En contra de la glorificación
Durante décadas, la sombra de Pablo Escobar ha flotado como una nube oscura sobre el panorama cultural de Colombia. En el apogeo de su poder, el cartel de Medellín fue responsable de atentados, secuestros y asesinatos de miles de personas: ciudadanos comunes, periodistas, políticos, jueces e incluso niños. A pesar de —o quizás debido a— su violencia extrema, el nombre y la imagen de Escobar se hicieron omnipresentes en los medios de comunicación. Libros, programas de televisión y referencias humorísticas lo han convertido en una figura de la cultura popular.
Algunos culpan a la fascinación de Hollywood por los “chicos malos” de distorsionar cómo percibe el público, especialmente las generaciones más jóvenes, a una figura como Escobar. Un drama de Netflix puede presentarlo como un antihéroe carismático, dejando apenas una vaga idea de la devastación que desató. En tiendas de toda Colombia, es posible encontrar desde camisetas hasta tazas de café con su imagen, transformando la muerte en un negocio. Los vendedores argumentan que estos productos atraen a turistas curiosos o a académicos que investigan el tema. Sin embargo, lucrar con actos de crueldad ignora el dolor real de las víctimas.
La propuesta de ley busca prohibir la venta de artículos que celebren a Escobar y a otros criminales. Las nuevas normas respetan las libertades fundamentales, pero establecen límites razonables. El objetivo es proteger la dignidad de las víctimas de la violencia del narcotráfico y promover un relato fiel de lo que ocurrió.
Eliminar los productos temáticos de Escobar va más allá de retirar camisetas de algunos puestos. Se trata de detener la explotación comercial del trauma y de enfrentar la insensibilidad de quienes celebran a un hombre que hizo estallar un avión de pasajeros y ordenó innumerables masacres. Quienes apoyan esta iniciativa sostienen que cada compra de un recuerdo de Escobar respalda, aunque sea de manera indirecta, una leyenda distorsionada que eclipsa historias de sufrimiento y pérdida.
Reconocer el verdadero dolor de las víctimas
Los testimonios de quienes sufrieron la violencia de Escobar son el eje central de esta discusión. Entre 1980 y 1990, las muertes aumentaron drásticamente en Medellín, en su mayoría atribuibles a su organización criminal. Durante 1989, muchos ciudadanos recuerdan cómo las explosiones destruyeron plazas y aeropuertos remotos, convirtiendo esos años en un periodo de temor constante. Cuando finalmente se disipó el polvo, miles de familias habían perdido padres, madres, hijos, vecinos y colegas.
Ningún hecho refleja con mayor crudeza esta época que el atentado contra el vuelo 203 de Avianca en 1989. En cuestión de segundos, una bomba orquestada por el cartel de Medellín acabó con la vida de 107 pasajeros y miembros de la tripulación, además de personas que se encontraban en tierra. Niños que apenas empezaban a hablar crecieron sabiendo que sus padres nunca regresarían. La pérdida de seres queridos en un ataque sin sentido dejó una herida que aún hoy sigue abierta. Sin duda, para quienes vivieron esos años, el dolor sigue siendo real.

_Datos mostrados:_
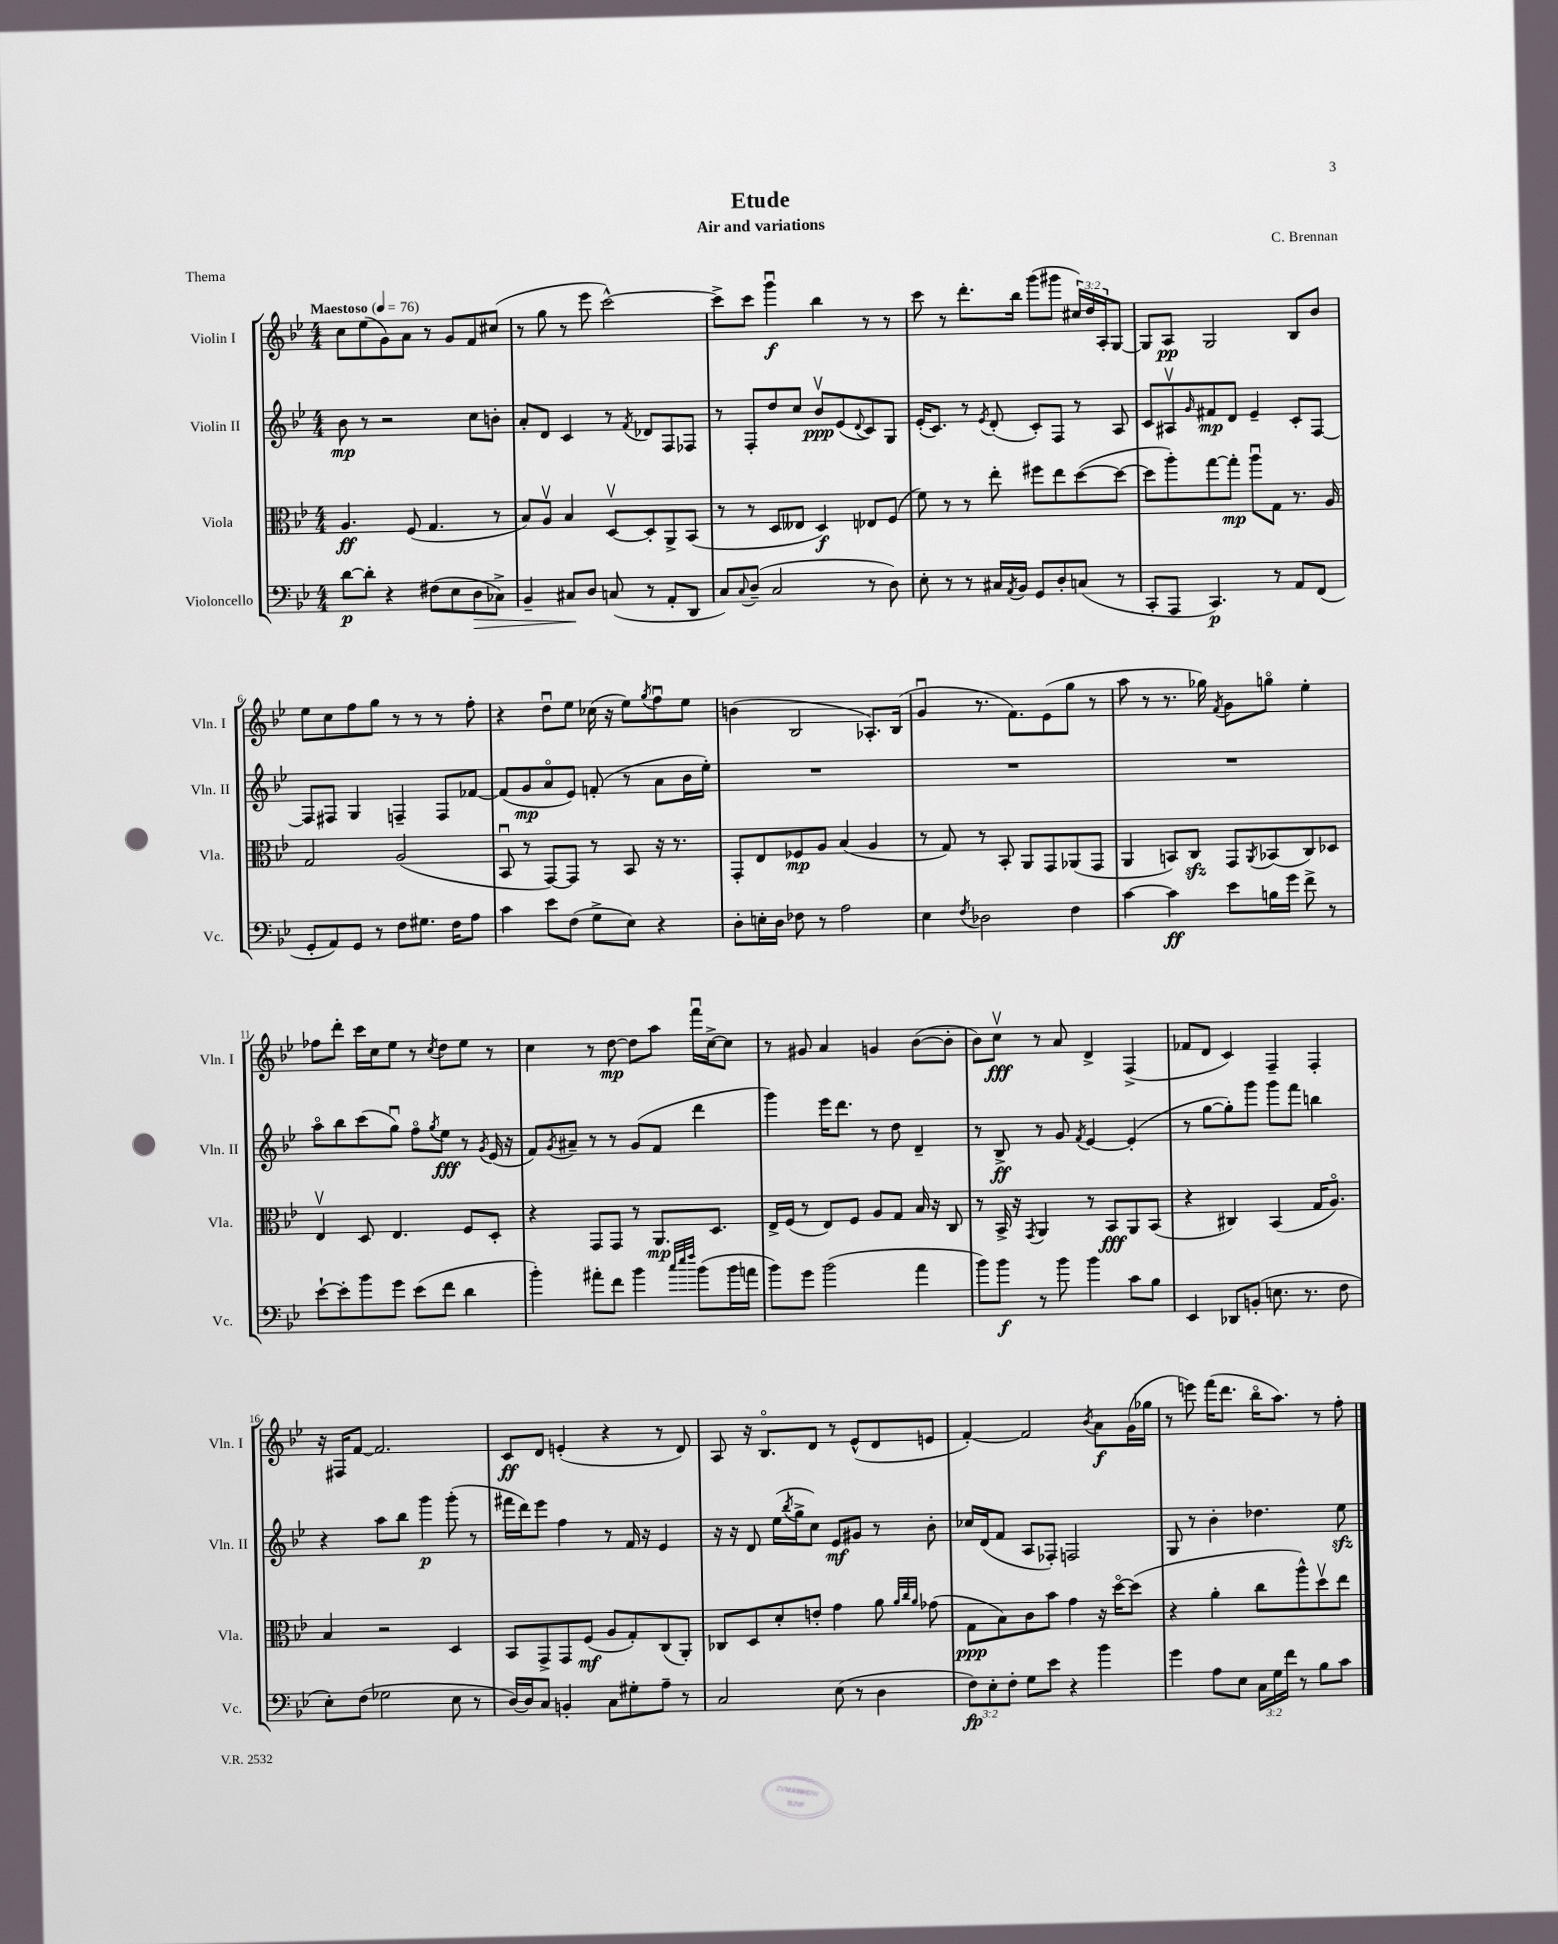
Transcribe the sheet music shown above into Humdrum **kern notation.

_Ejercicios:_
[1] Transcribe del fragmento sobre Escobar el pasaje que va desde "En contra de" hasta "la cultura popular.", ambos incluidos.
[2] Contesta estas preguntas según el fragmento sobre Escobar:
(a) ¿Qué productos con la imagen de Escobar se pueden encontrar en tiendas de toda Colombia?
(b) ¿Qué busca prohibir la propuesta de ley?
(c) ¿Cuántos pasajeros y miembros de la tripulación murieron en el atentado contra el vuelo 203 de Avianca?

_Respuestas escritas:_
[1]
En contra de la glorificación
Durante décadas, la sombra de Pablo Escobar ha flotado como una nube oscura sobre el panorama cultural de Colombia. En el apogeo de su poder, el cartel de Medellín fue responsable de atentados, secuestros y asesinatos de miles de personas: ciudadanos comunes, periodistas, políticos, jueces e incluso niños. A pesar de —o quizás debido a— su violencia extrema, el nombre y la imagen de Escobar se hicieron omnipresentes en los medios de comunicación. Libros, programas de televisión y referencias humorísticas lo han convertido en una figura de la cultura popular.

[2]
(a) Se pueden encontrar desde camisetas hasta tazas de café.
(b) Busca prohibir la venta de artículos que celebren a Escobar y a otros criminales.
(c) Murieron 107 pasajeros y miembros de la tripulación.